Banche, Padoan:”si riducono di tre anni i tempi medi di recupero dei crediti”

(Teleborsa) – “Il rafforzamento della resilienza del sistema e la riduzione dei rischi” bancari rappresentano l’asse” intorno alla quale ruotano le iniziative del Governo. E’ quanto ha affermato dal ministro dell’Economia, Pier Carlo Padoan, in audizione in commissione Finanze in Senato. Il Ministro ha ricordato che la crisi finanziaria scoppiata dal 2008 ha innescato un “pesante e prolungato periodo di recessione” con “effetti sul sistema bancario italiano, il cui modello di business quello commerciale risente più di altri della contrazione dell’attività economica”.

“L’Italia- ha spiegato Padoan- sostiene la creazione di un sistema comune di assicurazione dei depositi che permetterebbe di realizzare una più completa mutualizzazione del rischio bancario nell’area dell’euro”. Questa- secondo il ministro, “contribuirebbe ad allentare il legame fra le banche e gli stati sovrani, garantendo a tutti i depositanti lo stesso livello e garanzia di protezione ovunque questi siano”.

“L’accordo del 2013 prevede che il backstop (sostegno pubblico comune al fondo di risoluzione unico costituito nell’ambito del meccanismo di risoluzione), debba essere istituito entro il 2024. Nulla ci impedisce di agire subito”, ha sottolineato il ministro dell’Economia.

“Dal mercato arrivano i primi segnali a conferma che la ‘Gacs’ (Garanzia su cartolarizzazioni crediti in sofferenza) sia uno strumento utile per smaltire progressivamente lo stock di crediti deteriorati”, ha continuato Padoan dicendo che per “la riduzione dei rischi molto è stato già  fatto a livello europeo, molto l’Italia ha fatto a livello domestico” mentre “poco è stato fatto per la condivisione dei rischi. Dunque Padoan rilancia sul coordinamento della UE   visto che “il fondo di risoluzione unico sarà completamente mutualizzato solo nel 2024 così come la garanzia europea dei depositi secondo la proposta della Commissione, mentre l’inizio dei negoziati per il backstop è continuamente postposto”.

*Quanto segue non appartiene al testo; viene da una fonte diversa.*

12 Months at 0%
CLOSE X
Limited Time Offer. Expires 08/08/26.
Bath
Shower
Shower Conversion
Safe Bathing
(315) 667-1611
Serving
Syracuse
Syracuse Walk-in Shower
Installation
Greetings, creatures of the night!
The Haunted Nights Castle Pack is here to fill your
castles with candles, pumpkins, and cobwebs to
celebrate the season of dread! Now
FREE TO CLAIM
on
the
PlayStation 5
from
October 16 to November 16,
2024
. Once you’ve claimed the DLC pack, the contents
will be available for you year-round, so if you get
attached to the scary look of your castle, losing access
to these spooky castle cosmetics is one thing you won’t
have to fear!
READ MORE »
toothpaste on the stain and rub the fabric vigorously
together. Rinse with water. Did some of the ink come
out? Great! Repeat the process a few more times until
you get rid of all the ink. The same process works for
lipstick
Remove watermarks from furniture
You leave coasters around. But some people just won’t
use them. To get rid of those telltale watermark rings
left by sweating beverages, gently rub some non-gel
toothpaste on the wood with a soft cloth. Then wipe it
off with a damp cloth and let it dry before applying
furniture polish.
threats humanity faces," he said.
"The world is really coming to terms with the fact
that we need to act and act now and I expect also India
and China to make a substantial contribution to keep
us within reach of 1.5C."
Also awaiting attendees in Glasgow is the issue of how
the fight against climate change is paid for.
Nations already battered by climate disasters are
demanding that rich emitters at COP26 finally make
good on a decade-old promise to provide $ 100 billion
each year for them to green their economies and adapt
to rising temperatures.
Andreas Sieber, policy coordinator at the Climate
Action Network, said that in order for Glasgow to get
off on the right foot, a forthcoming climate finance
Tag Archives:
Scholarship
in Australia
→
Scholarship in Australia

“L’esperienza recente – ha concluso – mostra che il comportamento delle banche in materia di detenzione dei titoli sovrani svolge una importante funzione anticiclica e quindi stabilizzante”.

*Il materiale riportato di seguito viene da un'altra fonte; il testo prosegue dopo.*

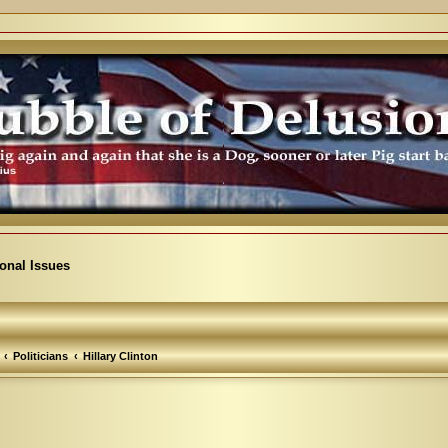
ional Issues
Politicians
Hillary Clinton
arch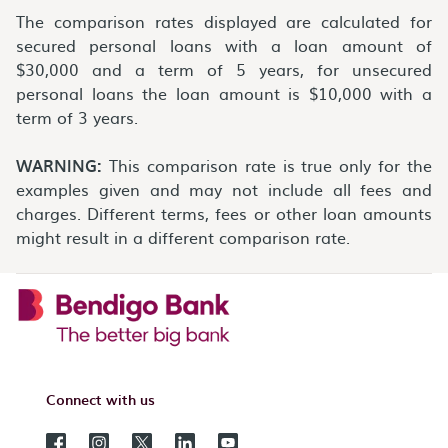
The comparison rates displayed are calculated for
secured personal loans with a loan amount of
$30,000 and a term of 5 years, for unsecured
personal loans the loan amount is $10,000 with a
term of 3 years.
WARNING:
This comparison rate is true only for the
examples given and may not include all fees and
charges. Different terms, fees or other loan amounts
might result in a different comparison rate.
Connect with us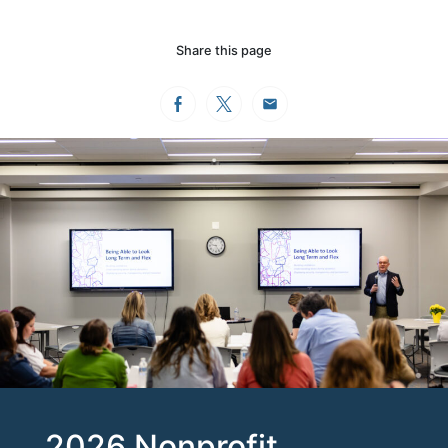
Share this page
Facebook
Twitter
Email
2026 Nonprofit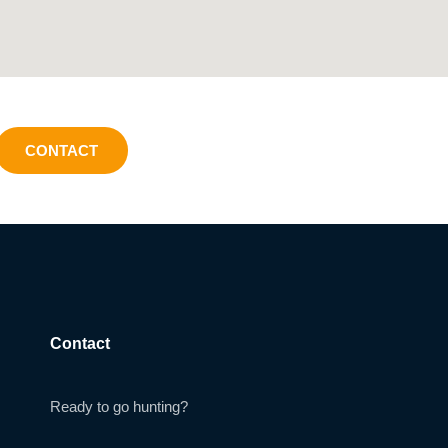
CONTACT
Contact
Ready to go hunting?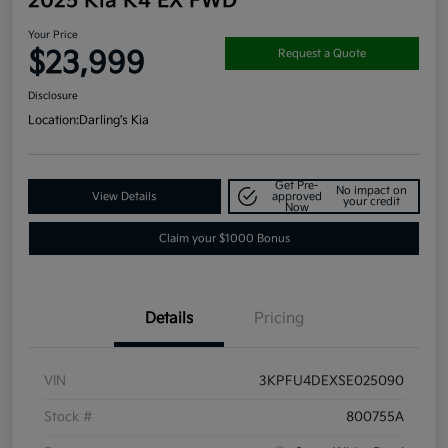
2025 Kia K4 EX FWD
Your Price
$23,999
Request a Quote
Disclosure
Location:
Darling's Kia
Get Pre-
No impact on
View Details
approved
your credit
Now
Claim your $1000 Bonus
Details
Pricing
VIN
3KPFU4DEXSE025090
Stock #
800755A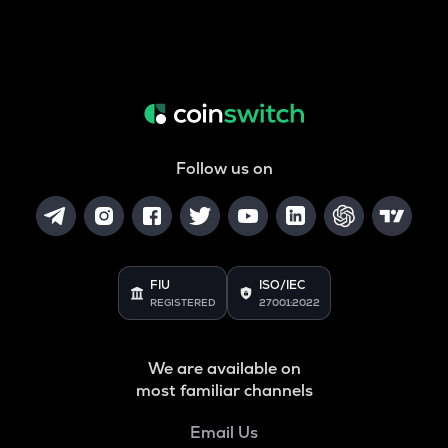
Follow us on
FIU
ISO/IEC
REGISTERED
27001:2022
We are available on
most familiar channels
Email Us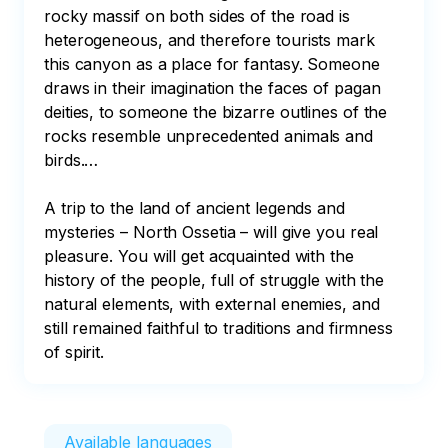
rocky massif on both sides of the road is 
heterogeneous, and therefore tourists mark 
this canyon as a place for fantasy. Someone 
draws in their imagination the faces of pagan 
deities, to someone the bizarre outlines of the 
rocks resemble unprecedented animals and 
birds.…

A trip to the land of ancient legends and 
mysteries – North Ossetia – will give you real 
pleasure. You will get acquainted with the 
history of the people, full of struggle with the 
natural elements, with external enemies, and 
still remained faithful to traditions and firmness 
of spirit.
Available languages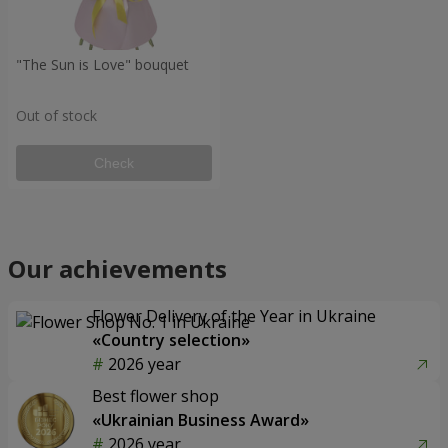
"The Sun is Love" bouquet
Out of stock
Check
Our achievements
Flower Delivery of the Year in Ukraine
«Country selection»
2026 year
Best flower shop
«Ukrainian Business Award»
2026 year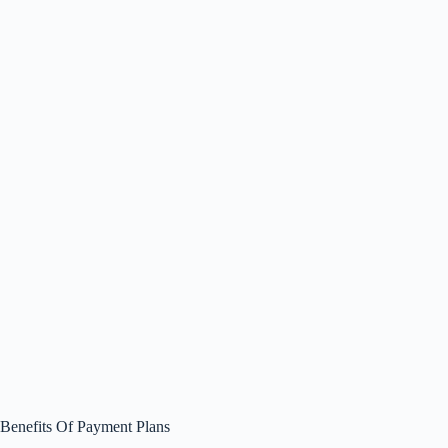
Benefits Of Payment Plans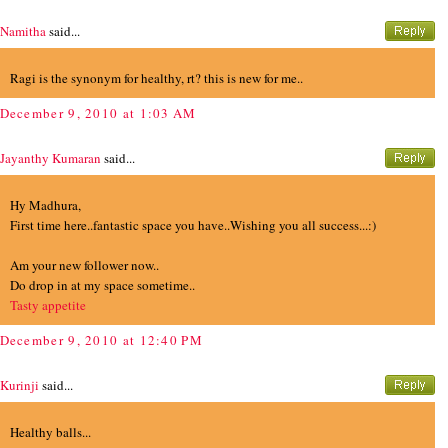
Namitha
said...
Ragi is the synonym for healthy, rt? this is new for me..
December 9, 2010 at 1:03 AM
Jayanthy Kumaran
said...
Hy Madhura,
First time here..fantastic space you have..Wishing you all success...:)
Am your new follower now..
Do drop in at my space sometime..
Tasty appetite
December 9, 2010 at 12:40 PM
Kurinji
said...
Healthy balls...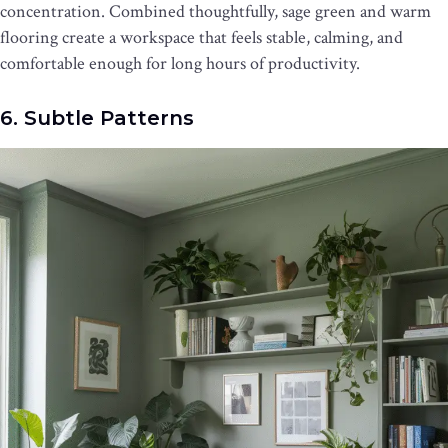
concentration. Combined thoughtfully, sage green and warm
flooring create a workspace that feels stable, calming, and
comfortable enough for long hours of productivity.
6. Subtle Patterns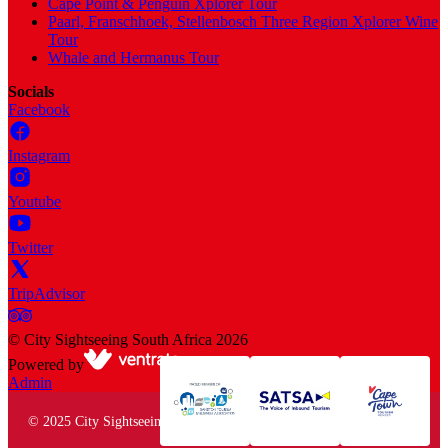
Cape Point & Penguin Xplorer Tour
Paarl, Franschhoek, Stellenbosch Three Region Xplorer Wine
Tour
Whale and Hermanus Tour
Socials
Facebook
Instagram
Youtube
Twitter
TripAdvisor
©
City Sightseeing South Africa
2026
Powered by
Admin
© 2025 City Sightseeing South Africa. All rights reserved.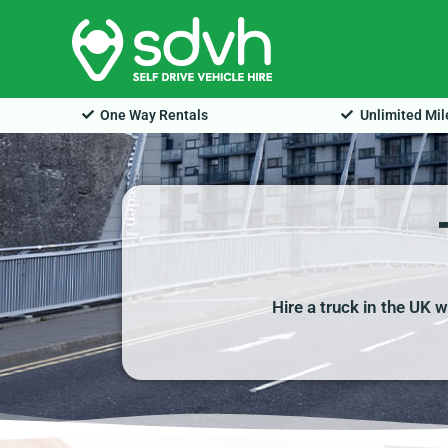
Skip
to
content
One Way Rentals
Unlimited Mi
Hire a truck in the UK 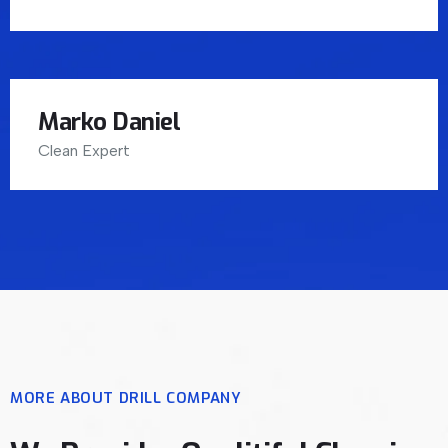
Marko Daniel
Clean Expert
MORE ABOUT DRILL COMPANY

Padoan nel suo intervento ha affrontato anche le misure messe in campo sulle procedure concorsuali “dal 2015 in poi hanno un impatto sul recupero crediti che stime indipendenti valutano in tre anni di riduzione sui tempi medi”.

Ora patto marciano e pegno non possessorio “ridurranno significativamente la generazione di sofferenze” e si potrà ridurre il tempo di recupero sulle sofferenze già in essere, visto l’effetto di “drastica” riduzione di nuove procedure, da cui dipendono i tempi di smaltimento di quelle già in essere.

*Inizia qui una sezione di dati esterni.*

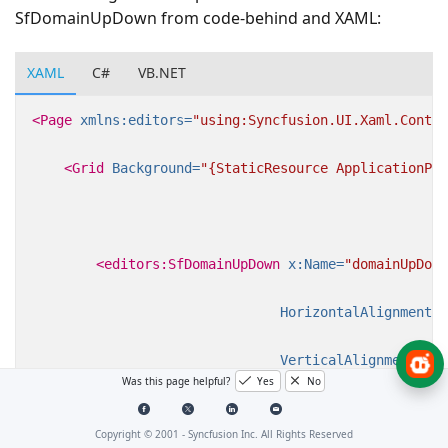
SfDomainUpDown from code-behind and XAML:
XAML
C#
VB.NET
<Page
xmlns:editors=
"using:Syncfusion.UI.Xaml.Contro
<Grid
Background=
"{StaticResource ApplicationPag
<editors:SfDomainUpDown
x:Name=
"domainUpDown
HorizontalAlignment=
"
VerticalAlignment=
"Ce
Was this page helpful?
Yes
No
Width=
"200"
/>
Copyright © 2001 -
Syncfusion Inc. All Rights Reserved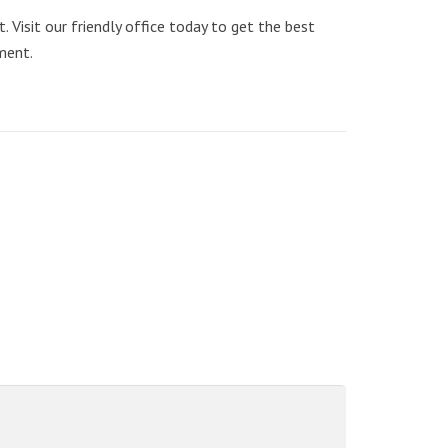
Visit our friendly office today to get the best
ment.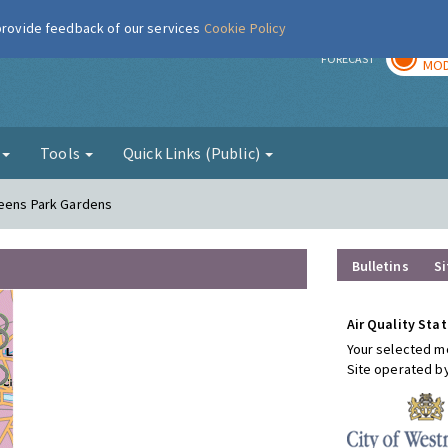
 provide feedback of our services
Cookie Policy
TOD
r
FORECAST
MOD
g
Tools
Quick Links (Public)
ueens Park Gardens
Bulletins
Si
Air Quality Stat
Your selected mo
Site operated b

Chi ritenga di avere tutte le ragioni di dimostrare di poter pretendere il completo rimborso” perchè si ritiene di essere stati “raggirati può ricorrere all’arbitrato che non esclude affatto il rimborso del 100%”, ha detto il ministro dell’Economia.”Chi invece ritiene di poter avere il rimborso forfettario deve rinunciare all’arbitrato”.

Parlando del Fondo Atlante, Padoan ha detto: “non è intenzione di CDP di accrescere la sua quota” in Atlante sia per motivi “strategici”  ma anche per non incorrere in infrazioni derivanti dalla “disciplina sugli aiuti di Stato”.